(Page images and extracted text)
════════

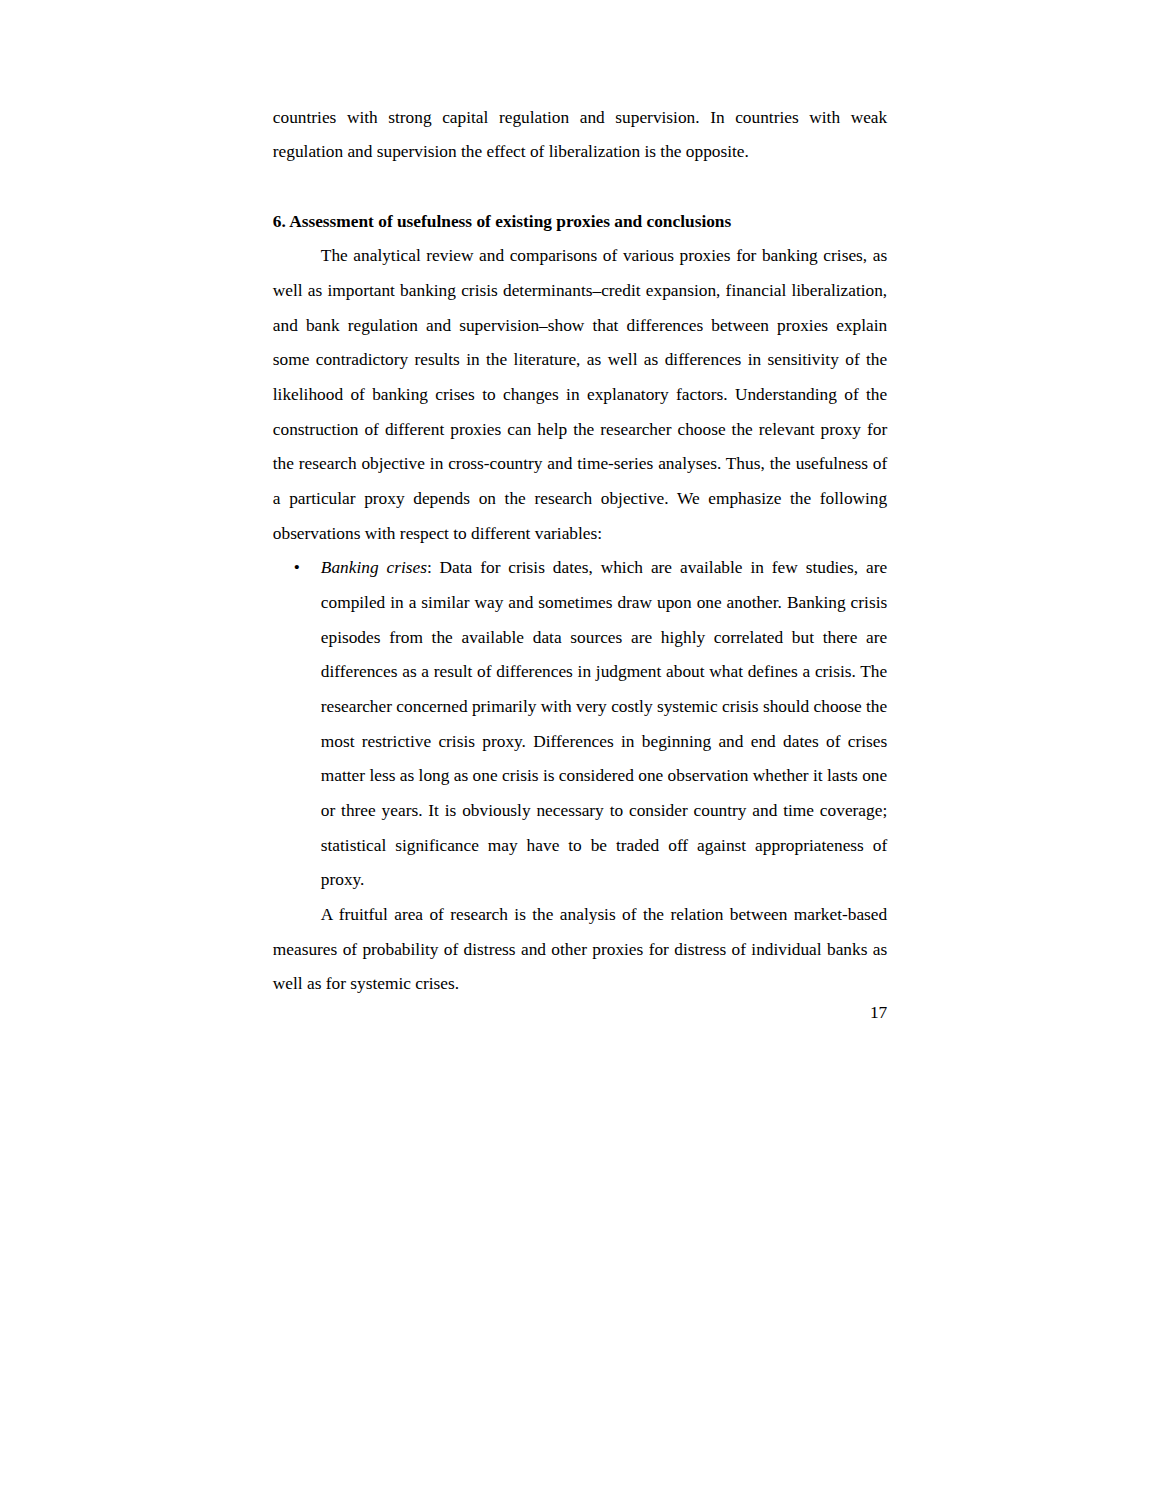countries with strong capital regulation and supervision. In countries with weak regulation and supervision the effect of liberalization is the opposite.
6. Assessment of usefulness of existing proxies and conclusions
The analytical review and comparisons of various proxies for banking crises, as well as important banking crisis determinants–credit expansion, financial liberalization, and bank regulation and supervision–show that differences between proxies explain some contradictory results in the literature, as well as differences in sensitivity of the likelihood of banking crises to changes in explanatory factors. Understanding of the construction of different proxies can help the researcher choose the relevant proxy for the research objective in cross-country and time-series analyses. Thus, the usefulness of a particular proxy depends on the research objective. We emphasize the following observations with respect to different variables:
•
Banking crises: Data for crisis dates, which are available in few studies, are compiled in a similar way and sometimes draw upon one another. Banking crisis episodes from the available data sources are highly correlated but there are differences as a result of differences in judgment about what defines a crisis. The researcher concerned primarily with very costly systemic crisis should choose the most restrictive crisis proxy. Differences in beginning and end dates of crises matter less as long as one crisis is considered one observation whether it lasts one or three years. It is obviously necessary to consider country and time coverage; statistical significance may have to be traded off against appropriateness of proxy.
A fruitful area of research is the analysis of the relation between market-based measures of probability of distress and other proxies for distress of individual banks as well as for systemic crises.
17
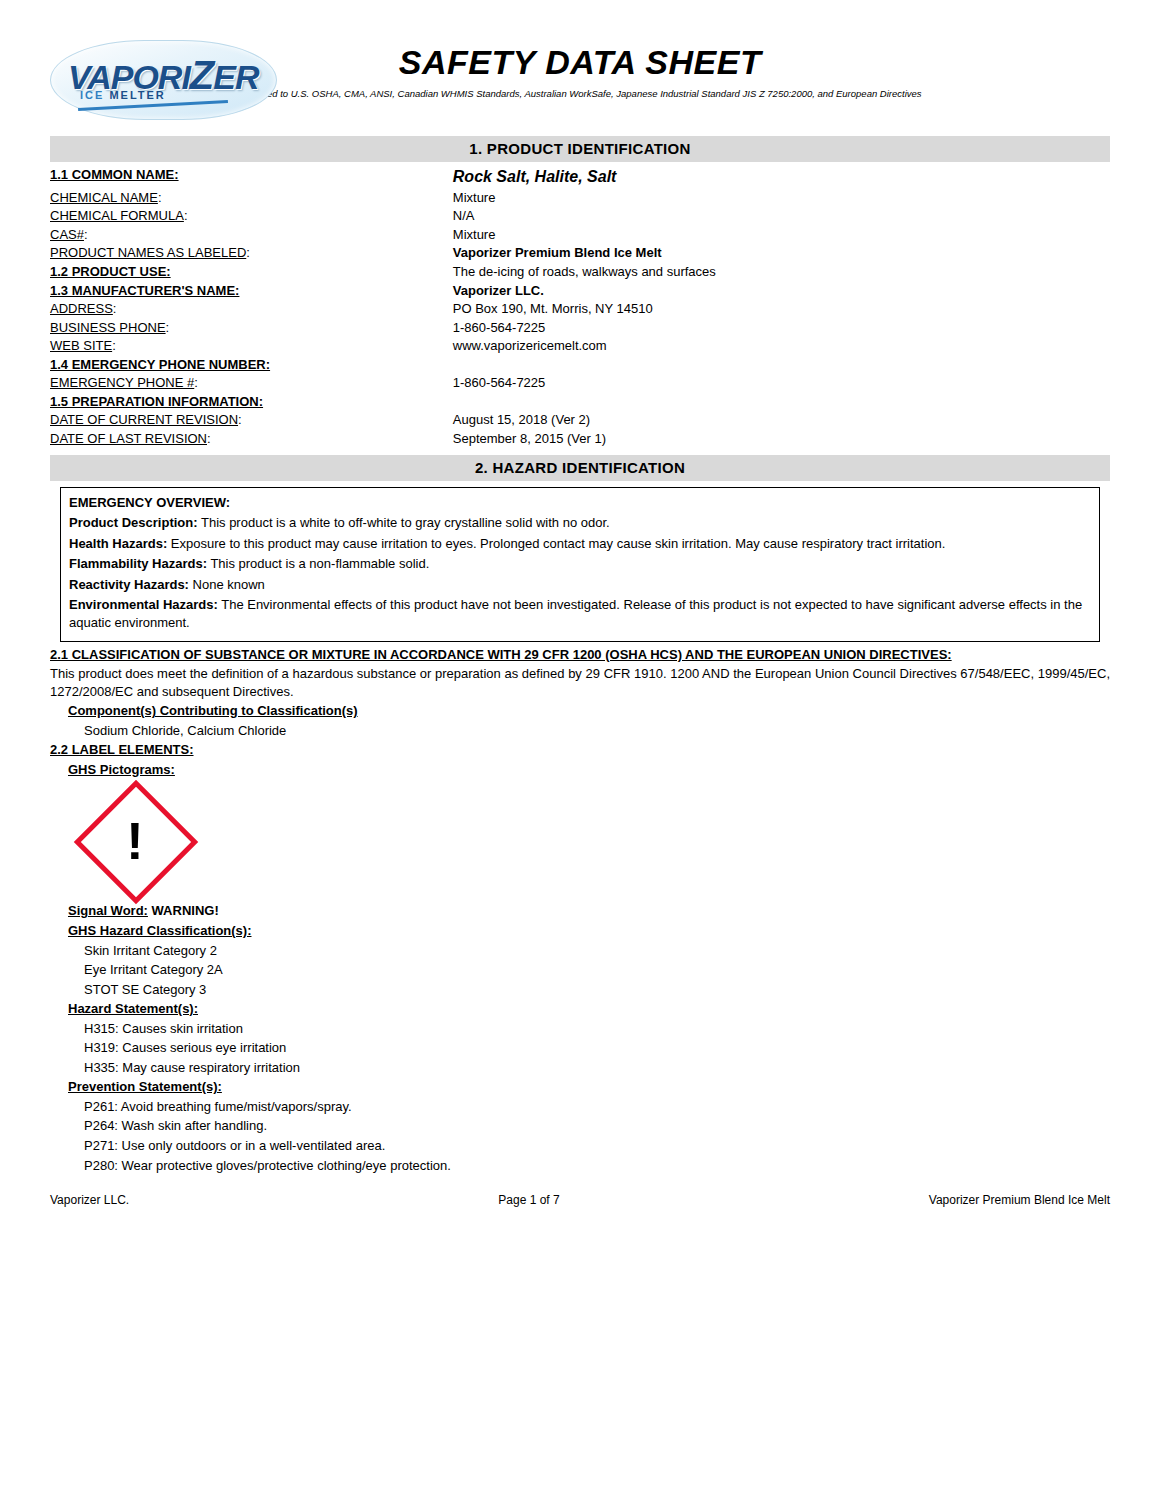VAPORIZER
ICE MELTER
SAFETY DATA SHEET
Prepared to U.S. OSHA, CMA, ANSI, Canadian WHMIS Standards, Australian WorkSafe, Japanese Industrial Standard JIS Z 7250:2000, and European Directives
1. PRODUCT IDENTIFICATION
| 1.1 COMMON NAME: | Rock Salt, Halite, Salt |
| CHEMICAL NAME : | Mixture |
| CHEMICAL FORMULA : | N/A |
| CAS# : | Mixture |
| PRODUCT NAMES AS LABELED : | Vaporizer Premium Blend Ice Melt |
| 1.2 PRODUCT USE: | The de-icing of roads, walkways and surfaces |
| 1.3 MANUFACTURER'S NAME: | Vaporizer LLC. |
| ADDRESS : | PO Box 190, Mt. Morris, NY 14510 |
| BUSINESS PHONE : | 1-860-564-7225 |
| WEB SITE : | www.vaporizericemelt.com |
| 1.4 EMERGENCY PHONE NUMBER: | |
| EMERGENCY PHONE # : | 1-860-564-7225 |
| 1.5 PREPARATION INFORMATION: | |
| DATE OF CURRENT REVISION : | August 15, 2018 (Ver 2) |
| DATE OF LAST REVISION : | September 8, 2015 (Ver 1) |
2. HAZARD IDENTIFICATION
EMERGENCY OVERVIEW:
Product Description: This product is a white to off-white to gray crystalline solid with no odor.
Health Hazards: Exposure to this product may cause irritation to eyes. Prolonged contact may cause skin irritation. May cause respiratory tract irritation.
Flammability Hazards: This product is a non-flammable solid.
Reactivity Hazards: None known
Environmental Hazards: The Environmental effects of this product have not been investigated. Release of this product is not expected to have significant adverse effects in the aquatic environment.
2.1 CLASSIFICATION OF SUBSTANCE OR MIXTURE IN ACCORDANCE WITH 29 CFR 1200 (OSHA HCS) AND THE EUROPEAN UNION DIRECTIVES:
This product does meet the definition of a hazardous substance or preparation as defined by 29 CFR 1910. 1200 AND the European Union Council Directives 67/548/EEC, 1999/45/EC, 1272/2008/EC and subsequent Directives.
Component(s) Contributing to Classification(s)
Sodium Chloride, Calcium Chloride
2.2 LABEL ELEMENTS:
GHS Pictograms:
!
Signal Word: WARNING!
GHS Hazard Classification(s):
Skin Irritant Category 2
Eye Irritant Category 2A
STOT SE Category 3
Hazard Statement(s):
H315: Causes skin irritation
H319: Causes serious eye irritation
H335: May cause respiratory irritation
Prevention Statement(s):
P261: Avoid breathing fume/mist/vapors/spray.
P264: Wash skin after handling.
P271: Use only outdoors or in a well-ventilated area.
P280: Wear protective gloves/protective clothing/eye protection.
Vaporizer LLC.
Page 1 of 7
Vaporizer Premium Blend Ice Melt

════════

- **WORK ITEM**
In the data above, the stretch from the line with "A fruitful area" through the line with "SAFETY DATA SHEET" is to be returned exactly, minus any pictures.

- **SOLUTION FOR THIS EXERCISE**
A fruitful area of research is the analysis of the relation between market-based measures of probability of distress and other proxies for distress of individual banks as well as for systemic crises.
17
VAPORIZER
ICE MELTER
SAFETY DATA SHEET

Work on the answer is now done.